------ BRANO DI TESTO

Alan e Frederic Le Diberder, nel loro libro  L’Universe des Jeux Vidéo, nel 1998, fanno un ulteriore passo in avanti  e dichiarano che i videogames possono essere considerati oggi, a pieno titolo, la decima arte. Come afferma Steven Poole  “most people are not yet so progressive, but videogames clearly have the potential to become an artform, even if there are not there yet” (Poole, 2001, pag.25). In Italia  Matteo Bittanti, docente di Teoria&Tecnica del Videogioco presso La Nuova Accademia delle Belle Arti  e Analisi degli Audiovisivi all’Università Cattolica di Milano, da anni si batte per una rivalutazione culturale di quello che, troppo superficialmente, viene etichettato come un passatempo o una semplice forma di intrattenimento periferica (ma una forma artistica non può divertire?).

------------

** OBIETTIVI **
A: In che anno, secondo il brano sui videogiochi come arte, Alan e Frederic Le Diberder pubblicarono il libro L’Universe des Jeux Vidéo?
B: Riassumi in due frasi il brano sui videogiochi come arte.

------ ESTRATTI DEI DATI

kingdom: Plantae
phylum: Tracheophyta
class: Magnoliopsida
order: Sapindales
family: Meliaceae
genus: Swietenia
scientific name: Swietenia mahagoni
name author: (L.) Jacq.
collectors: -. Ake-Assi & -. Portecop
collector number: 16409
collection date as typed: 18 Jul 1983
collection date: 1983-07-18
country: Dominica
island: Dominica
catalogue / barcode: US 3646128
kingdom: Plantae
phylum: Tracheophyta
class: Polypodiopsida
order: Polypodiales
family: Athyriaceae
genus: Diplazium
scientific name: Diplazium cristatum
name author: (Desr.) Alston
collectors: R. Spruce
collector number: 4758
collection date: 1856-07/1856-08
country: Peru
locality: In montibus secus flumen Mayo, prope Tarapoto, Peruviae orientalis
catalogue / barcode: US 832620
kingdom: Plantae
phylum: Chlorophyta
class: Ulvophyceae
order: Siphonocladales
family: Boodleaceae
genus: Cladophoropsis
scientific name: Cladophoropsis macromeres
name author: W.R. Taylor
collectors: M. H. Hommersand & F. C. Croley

------------

** RISPOSTE AI COMPITI **
A: Nel 1998.

B: Nel libro L’Universe des Jeux Vidéo (1998), Alan e Frederic Le Diberder dichiarano che i videogiochi possono essere considerati a pieno titolo la decima arte, mentre per Steven Poole hanno chiaramente il potenziale per diventarlo, anche se non lo sono ancora. In Italia Matteo Bittanti si batte da anni per una rivalutazione culturale del videogioco, che viene etichettato troppo superficialmente come un passatempo o una semplice forma di intrattenimento periferica.